_Exercise requirements_: Without including any images, please transcribe all the lines below exactly.

Data for processing below:

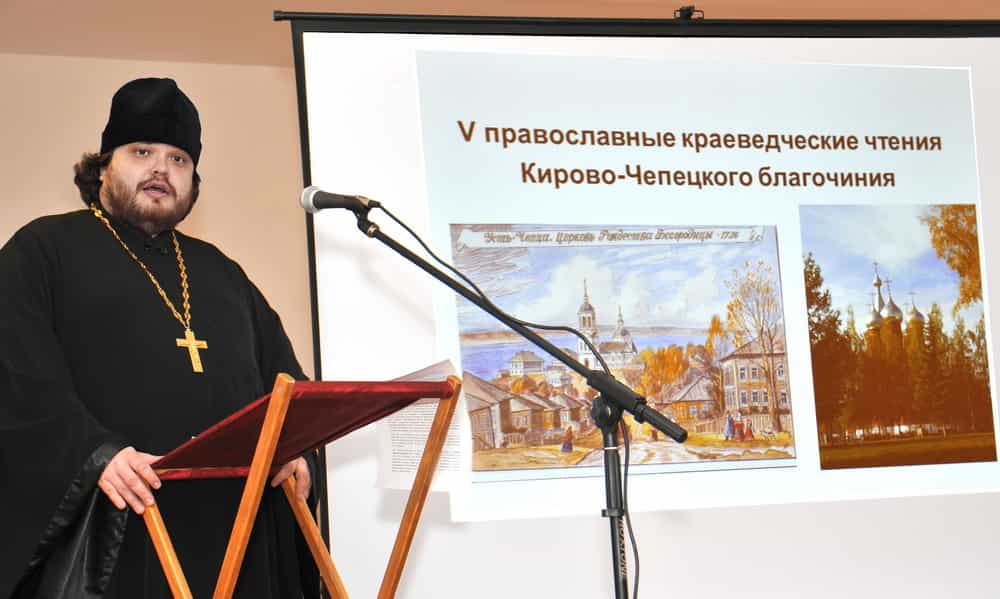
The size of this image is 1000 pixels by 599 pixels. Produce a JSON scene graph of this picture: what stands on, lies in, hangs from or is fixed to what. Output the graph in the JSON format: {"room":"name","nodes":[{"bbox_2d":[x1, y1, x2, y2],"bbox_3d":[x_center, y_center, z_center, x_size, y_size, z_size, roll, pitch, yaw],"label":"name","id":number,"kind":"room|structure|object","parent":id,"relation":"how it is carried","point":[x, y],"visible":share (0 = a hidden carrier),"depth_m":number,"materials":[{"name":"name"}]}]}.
{"room":"event hall","nodes":[
{"label":"event hall","id":0,"kind":"room"},
{"bbox_2d":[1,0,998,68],"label":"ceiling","id":1,"kind":"structure","parent":0,"point":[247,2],"depth_m":6.00,"materials":[{"name":"beige paint"}]},
{"bbox_2d":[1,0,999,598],"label":"wall","id":2,"kind":"structure","parent":0,"point":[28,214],"depth_m":6.23,"materials":[{"name":"beige paint"}]},
{"bbox_2d":[281,12,999,598],"bbox_3d":[0.719,0.244,5.072,2.506,2.407,0.279,0,-8,-18],"label":"projection screen","id":3,"kind":"object","parent":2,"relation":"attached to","point":[301,75],"visible":0.83,"depth_m":5.00,"materials":[{"name":"white fabric"}]},
{"bbox_2d":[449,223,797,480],"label":"picture","id":4,"kind":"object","parent":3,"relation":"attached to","point":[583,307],"visible":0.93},
{"bbox_2d":[674,5,703,19],"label":"hook","id":5,"kind":"object","parent":3,"relation":"on","point":[687,10],"visible":0.79,"depth_m":5.05,"materials":[{"name":"black metal"}]},
{"bbox_2d":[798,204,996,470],"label":"picture","id":6,"kind":"object","parent":3,"relation":"attached to","point":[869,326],"visible":0.92,"depth_m":5.14},
{"label":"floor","id":7,"kind":"structure","parent":0,"visible":0},
{"bbox_2d":[1,77,314,596],"bbox_3d":[-0.837,0.401,3.871,0.765,1.814,0.705,0,-8,-18],"label":"man","id":8,"kind":"object","parent":7,"relation":"on","point":[127,166],"visible":0.95,"depth_m":3.70},
{"bbox_2d":[144,371,461,598],"bbox_3d":[-0.419,0.709,3.360,0.579,1.070,0.637,0,-8,-18],"label":"lectern","id":9,"kind":"object","parent":7,"relation":"on","point":[275,406],"visible":0.98,"depth_m":3.30,"materials":[{"name":"brown wood"}]},
{"bbox_2d":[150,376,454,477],"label":"red cloth","id":10,"kind":"object","parent":9,"relation":"on","point":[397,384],"visible":0.72,"depth_m":3.31,"materials":[{"name":"red fabric"}]},
{"bbox_2d":[374,358,470,494],"bbox_3d":[-0.160,0.288,3.537,0.212,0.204,0.296,0,-8,-18],"label":"paper sheet","id":11,"kind":"object","parent":9,"relation":"on","point":[414,408],"visible":0.5,"depth_m":3.52,"materials":[{"name":"white paper"}]},
{"bbox_2d":[338,205,685,598],"bbox_3d":[0.013,0.535,3.410,0.722,1.440,0.556,0,-8,-18],"label":"microphone stand","id":12,"kind":"object","parent":7,"relation":"on","point":[607,499],"visible":0.97,"depth_m":3.44,"materials":[{"name":"black metal"}]},
{"bbox_2d":[300,186,381,218],"bbox_3d":[-0.341,-0.215,3.603,0.200,0.086,0.086,0,-8,-18],"label":"microphone","id":13,"kind":"object","parent":12,"relation":"attached to","point":[338,203],"visible":0.91,"depth_m":3.59,"materials":[{"name":"black metal"}]},
{"bbox_2d":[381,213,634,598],"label":"microphone cable","id":14,"kind":"object","parent":13,"relation":"attached to","point":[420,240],"visible":0.92,"depth_m":3.58,"materials":[{"name":"black plastic"}]}
]}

End of Data for processing.

_Task response_:
The size of this image is 1000 pixels by 599 pixels. Produce a JSON scene graph of this picture: what stands on, lies in, hangs from or is fixed to what. Output the graph in the JSON format: {"room":"name","nodes":[{"bbox_2d":[x1, y1, x2, y2],"bbox_3d":[x_center, y_center, z_center, x_size, y_size, z_size, roll, pitch, yaw],"label":"name","id":number,"kind":"room|structure|object","parent":id,"relation":"how it is carried","point":[x, y],"visible":share (0 = a hidden carrier),"depth_m":number,"materials":[{"name":"name"}]}]}.
{"room":"event hall","nodes":[
{"label":"event hall","id":0,"kind":"room"},
{"bbox_2d":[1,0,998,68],"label":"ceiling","id":1,"kind":"structure","parent":0,"point":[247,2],"depth_m":6.00,"materials":[{"name":"beige paint"}]},
{"bbox_2d":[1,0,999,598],"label":"wall","id":2,"kind":"structure","parent":0,"point":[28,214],"depth_m":6.23,"materials":[{"name":"beige paint"}]},
{"bbox_2d":[281,12,999,598],"bbox_3d":[0.719,0.244,5.072,2.506,2.407,0.279,0,-8,-18],"label":"projection screen","id":3,"kind":"object","parent":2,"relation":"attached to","point":[301,75],"visible":0.83,"depth_m":5.00,"materials":[{"name":"white fabric"}]},
{"bbox_2d":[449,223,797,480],"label":"picture","id":4,"kind":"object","parent":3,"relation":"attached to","point":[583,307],"visible":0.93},
{"bbox_2d":[674,5,703,19],"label":"hook","id":5,"kind":"object","parent":3,"relation":"on","point":[687,10],"visible":0.79,"depth_m":5.05,"materials":[{"name":"black metal"}]},
{"bbox_2d":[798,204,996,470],"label":"picture","id":6,"kind":"object","parent":3,"relation":"attached to","point":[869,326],"visible":0.92,"depth_m":5.14},
{"label":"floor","id":7,"kind":"structure","parent":0,"visible":0},
{"bbox_2d":[1,77,314,596],"bbox_3d":[-0.837,0.401,3.871,0.765,1.814,0.705,0,-8,-18],"label":"man","id":8,"kind":"object","parent":7,"relation":"on","point":[127,166],"visible":0.95,"depth_m":3.70},
{"bbox_2d":[144,371,461,598],"bbox_3d":[-0.419,0.709,3.360,0.579,1.070,0.637,0,-8,-18],"label":"lectern","id":9,"kind":"object","parent":7,"relation":"on","point":[275,406],"visible":0.98,"depth_m":3.30,"materials":[{"name":"brown wood"}]},
{"bbox_2d":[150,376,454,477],"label":"red cloth","id":10,"kind":"object","parent":9,"relation":"on","point":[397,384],"visible":0.72,"depth_m":3.31,"materials":[{"name":"red fabric"}]},
{"bbox_2d":[374,358,470,494],"bbox_3d":[-0.160,0.288,3.537,0.212,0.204,0.296,0,-8,-18],"label":"paper sheet","id":11,"kind":"object","parent":9,"relation":"on","point":[414,408],"visible":0.5,"depth_m":3.52,"materials":[{"name":"white paper"}]},
{"bbox_2d":[338,205,685,598],"bbox_3d":[0.013,0.535,3.410,0.722,1.440,0.556,0,-8,-18],"label":"microphone stand","id":12,"kind":"object","parent":7,"relation":"on","point":[607,499],"visible":0.97,"depth_m":3.44,"materials":[{"name":"black metal"}]},
{"bbox_2d":[300,186,381,218],"bbox_3d":[-0.341,-0.215,3.603,0.200,0.086,0.086,0,-8,-18],"label":"microphone","id":13,"kind":"object","parent":12,"relation":"attached to","point":[338,203],"visible":0.91,"depth_m":3.59,"materials":[{"name":"black metal"}]},
{"bbox_2d":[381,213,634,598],"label":"microphone cable","id":14,"kind":"object","parent":13,"relation":"attached to","point":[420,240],"visible":0.92,"depth_m":3.58,"materials":[{"name":"black plastic"}]}
]}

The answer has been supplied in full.